Steps for the Ultimate Zelda Lore Experience:
- Read the Manga First: Don't start the game until you've read the Himekawa prequel. It changes the tone of the opening hours on Skyloft from "whimsical school days" to "harrowing survival of a species."
- Pay Attention to the Colors: Notice how the manga uses black and white to emphasize the bleakness of the surface, then compare that to the oversaturated, painterly colors of Skyward Sword.
- Analyze the Dialogue: Look at Hylia’s final words to the Hero. They mirror the themes of memory and "waiting" that define Breath of the Wild and Tears of the Kingdom.
- Compare the Swords: Track the visual evolution of the Goddess Sword into the Master Sword. The manga provides the "Step Zero" for this transformation.
The real value of this story isn't just in the "facts" it provides about the timeline. It’s in the soul it gives to a series that could easily just be about collecting hearts and hitting pots. It tells us that before there was a kingdom, there was a man. Before there was a legend, there was a sacrifice. And before there was everything, there was a choice to keep fighting even when the world was literally falling into the abyss.

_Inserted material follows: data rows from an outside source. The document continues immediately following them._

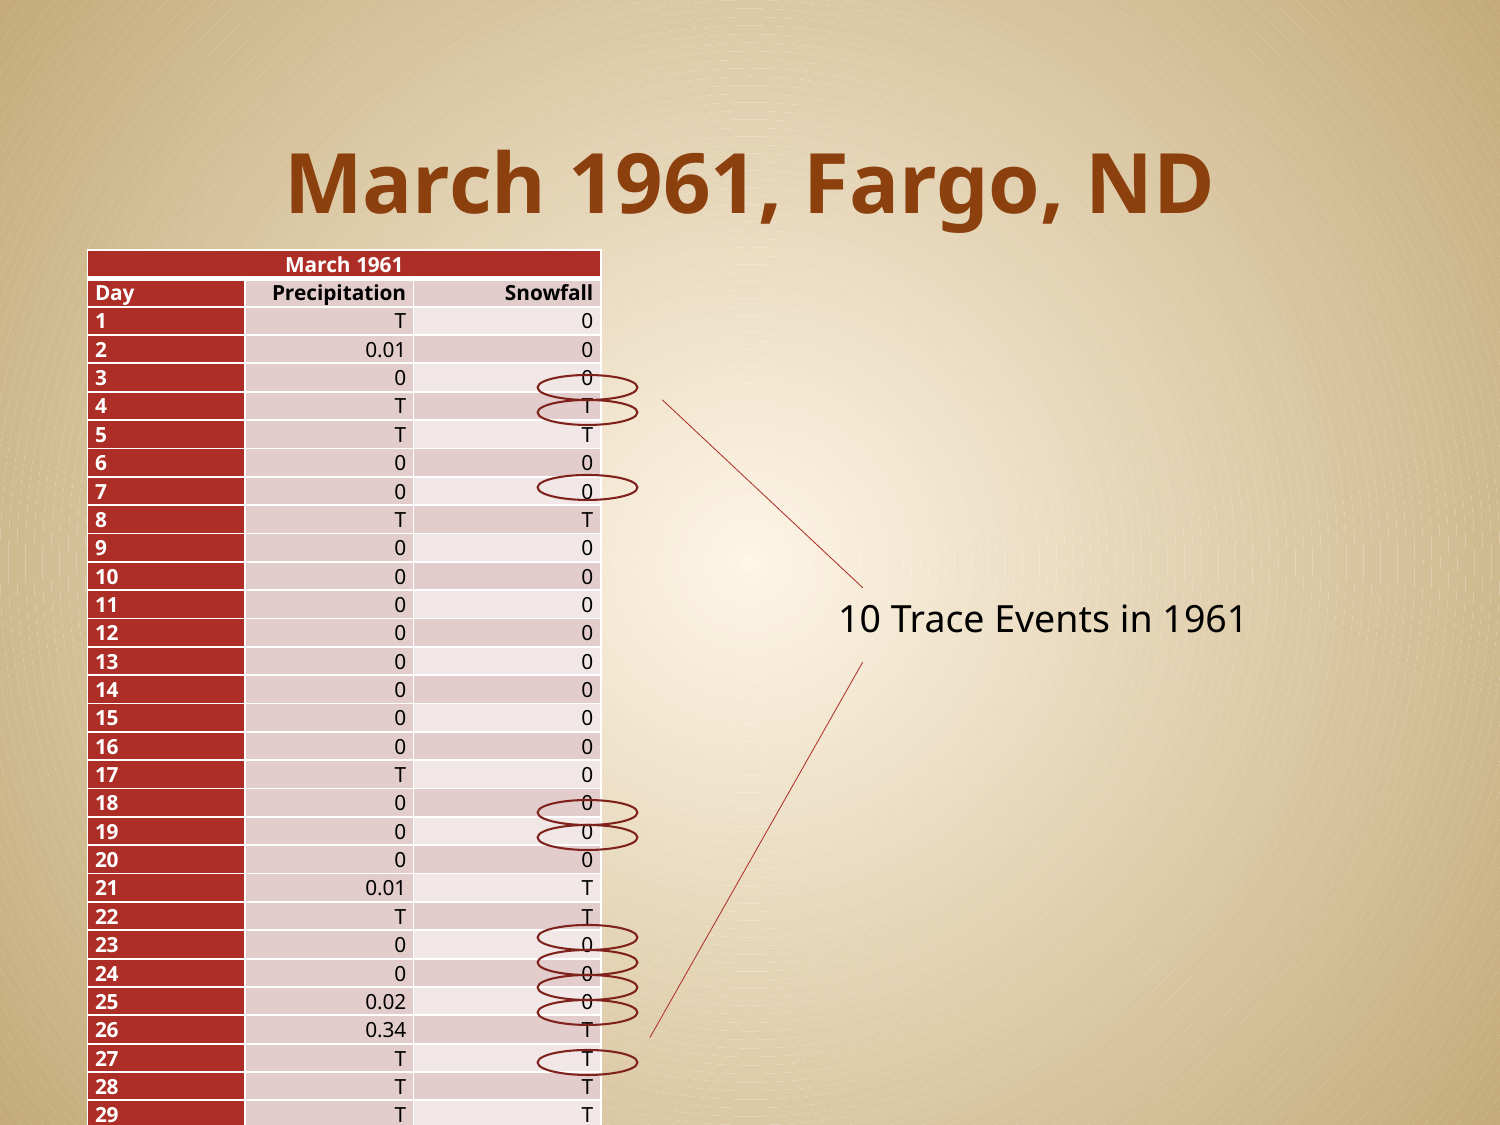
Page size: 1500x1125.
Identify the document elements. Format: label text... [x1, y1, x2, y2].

table_cell 0 [246, 733, 413, 759]
table_cell 0 [246, 364, 413, 391]
table_cell T [414, 874, 600, 901]
table_cell 0 [414, 704, 600, 731]
table_cell 0 [414, 988, 560, 1014]
table_cell 0 [414, 960, 560, 986]
table_cell 0 [414, 818, 560, 844]
title March 1961, Fargo, ND [75, 50, 1425, 238]
table_cell 25 [88, 988, 244, 1014]
table_header March 1961 [88, 251, 600, 276]
text_box [536, 798, 639, 825]
table_cell 27 [88, 1045, 244, 1071]
table_cell Precipitation [246, 281, 413, 306]
table_cell 1 [88, 308, 244, 334]
text_box [536, 473, 639, 501]
table_cell 6 [88, 449, 244, 476]
text_box [536, 973, 639, 1000]
table_cell 0 [414, 563, 600, 589]
table_cell 0 [246, 478, 413, 504]
table_cell T [414, 393, 560, 419]
table_cell 0 [246, 704, 413, 731]
table_cell 7 [88, 478, 244, 504]
table_cell 0 [414, 846, 600, 873]
table_cell 23 [88, 931, 244, 958]
table_cell 15 [88, 704, 244, 731]
table_cell 0 [246, 818, 413, 844]
table_cell T [414, 1045, 600, 1071]
table_cell 0 [246, 563, 413, 589]
table_cell 0.02 [246, 988, 413, 1014]
table_cell 0 [246, 846, 413, 873]
table_cell 0 [246, 619, 413, 646]
table_cell 16 [88, 733, 244, 759]
table_cell T [246, 1073, 413, 1099]
text_box [536, 923, 639, 950]
table_cell 5 [88, 421, 244, 448]
table_cell T [246, 1101, 413, 1125]
table_cell T [246, 1045, 413, 1071]
table_cell 0 [246, 789, 413, 816]
table_cell 20 [88, 846, 244, 873]
table_cell 18 [88, 789, 244, 816]
table_cell T [246, 903, 413, 929]
table_cell Snowfall [414, 281, 600, 306]
table_cell 0 [414, 364, 600, 391]
table_cell 0 [414, 591, 600, 618]
table_cell T [246, 308, 413, 334]
table_cell 0 [414, 449, 600, 476]
table_cell T [246, 506, 413, 533]
table_cell 10 [88, 563, 244, 589]
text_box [649, 662, 863, 1038]
table_cell T [246, 421, 413, 448]
table_cell 0 [414, 336, 600, 362]
table_cell 3 [88, 364, 244, 391]
table_cell 26 [88, 1016, 244, 1043]
table_cell 0 [246, 648, 413, 674]
table_cell 0 [246, 591, 413, 618]
table_cell 0 [414, 676, 600, 703]
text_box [662, 399, 863, 588]
table_cell 24 [88, 960, 244, 986]
table_cell 11 [88, 591, 244, 618]
table_cell 14 [88, 676, 244, 703]
table_cell 13 [88, 648, 244, 674]
table_cell 0 [414, 619, 600, 646]
table_cell 9 [88, 534, 244, 561]
table_cell 0 [414, 733, 600, 759]
table_cell 4 [88, 393, 244, 419]
table_cell 0 [414, 534, 600, 561]
table_cell T [414, 421, 600, 448]
text_box [536, 823, 639, 852]
table_cell 12 [88, 619, 244, 646]
table_cell 8 [88, 506, 244, 533]
table_cell T [246, 393, 413, 419]
table_cell T [414, 1016, 600, 1043]
text_box [536, 948, 639, 975]
table_cell 0.01 [246, 874, 413, 901]
table_cell Day [88, 281, 244, 306]
table_cell 0 [414, 789, 600, 816]
table_cell 0 [414, 308, 600, 334]
table_cell 0 [414, 761, 600, 788]
table_cell 22 [88, 903, 244, 929]
table_cell T [414, 903, 600, 929]
text_box [536, 398, 639, 426]
table_cell 0 [414, 931, 560, 958]
table_cell T [246, 761, 413, 788]
text_box [536, 1048, 639, 1077]
text_box [536, 373, 639, 400]
table_cell 0 [246, 534, 413, 561]
text_box [536, 998, 639, 1026]
table_cell T [414, 1073, 600, 1099]
table_cell T [414, 1101, 600, 1125]
table_cell 0.01 [246, 336, 413, 362]
table_cell 0 [414, 478, 600, 504]
table_cell 21 [88, 874, 244, 901]
table_cell 19 [88, 818, 244, 844]
table_cell 0.34 [246, 1016, 413, 1043]
table_cell 0 [414, 648, 600, 674]
table_cell 2 [88, 336, 244, 362]
text_box 10 Trace Events in 1961 [823, 587, 1264, 648]
table_cell 0 [246, 676, 413, 703]
table_cell 0 [246, 960, 413, 986]
table_cell 17 [88, 761, 244, 788]
table_cell 0 [246, 449, 413, 476]
table_cell 0 [246, 931, 413, 958]
table_cell T [414, 506, 600, 533]
table_cell 28 [88, 1073, 244, 1099]
table_cell 29 [88, 1101, 244, 1125]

If you want to actually understand the weight of the Master Sword, you have to look at where it started. You have to look at the blood on the blade before it was polished for the pedestal. That’s what "The Beginning of Everything" offers. It’s not just a prequel; it’s the heartbeat of the entire Zelda mythos. Go find a copy of Hyrule Historia, flip to the very back, and see for yourself why this "short story" is still the most discussed piece of non-game media in the Zelda fandom. It’s a quick read, but it stays with you for every game you play afterward. Once you see the First Hero, you see him in every Link that follows.
The cycle isn't just a plot point. It's a tragedy we get to play through over and over again. And it all started there, in the ruins of a world we never got to see, under the shadow of a goddess who loved a mortal too much to let him go. That’s the real "Beginning of Everything." Now, go back and watch the Skyward Sword intro again. I bet it feels different this time.